▶ RECORDED INFORMATION:
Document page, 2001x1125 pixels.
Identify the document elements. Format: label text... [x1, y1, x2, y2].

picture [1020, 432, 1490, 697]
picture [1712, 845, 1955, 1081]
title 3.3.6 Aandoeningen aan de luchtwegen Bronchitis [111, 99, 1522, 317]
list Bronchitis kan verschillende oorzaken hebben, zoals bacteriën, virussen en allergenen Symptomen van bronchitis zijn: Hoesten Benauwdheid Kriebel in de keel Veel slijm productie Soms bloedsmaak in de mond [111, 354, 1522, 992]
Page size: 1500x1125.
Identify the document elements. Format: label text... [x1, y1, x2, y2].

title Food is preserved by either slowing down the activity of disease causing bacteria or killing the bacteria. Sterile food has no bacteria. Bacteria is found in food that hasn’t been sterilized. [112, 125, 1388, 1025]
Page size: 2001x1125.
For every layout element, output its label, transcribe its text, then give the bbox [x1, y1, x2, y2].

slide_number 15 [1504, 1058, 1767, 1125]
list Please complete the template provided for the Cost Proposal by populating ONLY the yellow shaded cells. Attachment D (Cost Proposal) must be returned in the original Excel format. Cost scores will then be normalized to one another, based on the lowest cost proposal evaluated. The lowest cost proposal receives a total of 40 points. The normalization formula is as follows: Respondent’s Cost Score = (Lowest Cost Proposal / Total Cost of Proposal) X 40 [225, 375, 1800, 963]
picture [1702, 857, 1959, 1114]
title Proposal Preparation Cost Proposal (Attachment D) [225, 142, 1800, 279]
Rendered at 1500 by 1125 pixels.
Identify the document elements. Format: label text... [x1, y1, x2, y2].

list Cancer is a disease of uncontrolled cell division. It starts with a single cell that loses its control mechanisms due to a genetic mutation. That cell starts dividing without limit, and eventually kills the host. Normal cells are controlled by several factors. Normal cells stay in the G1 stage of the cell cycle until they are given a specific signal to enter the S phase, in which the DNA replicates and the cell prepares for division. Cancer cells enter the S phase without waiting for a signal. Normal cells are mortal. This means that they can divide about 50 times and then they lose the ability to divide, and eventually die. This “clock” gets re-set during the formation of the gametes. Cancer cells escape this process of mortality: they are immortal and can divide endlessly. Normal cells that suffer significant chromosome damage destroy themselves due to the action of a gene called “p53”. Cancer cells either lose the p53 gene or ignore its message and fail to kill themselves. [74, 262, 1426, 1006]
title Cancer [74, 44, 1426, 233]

▶ TRY IT: When you reach the line in the material above that holds "Page size: 1500x1125.", begin reproducing lines exactly, and stop after the line that holds "Page size: 2001x1125.".

▶ RESULT OF THIS TASK:
Page size: 1500x1125.
Identify the document elements. Format: label text... [x1, y1, x2, y2].

title Food is preserved by either slowing down the activity of disease causing bacteria or killing the bacteria. Sterile food has no bacteria. Bacteria is found in food that hasn’t been sterilized. [112, 125, 1388, 1025]
Page size: 2001x1125.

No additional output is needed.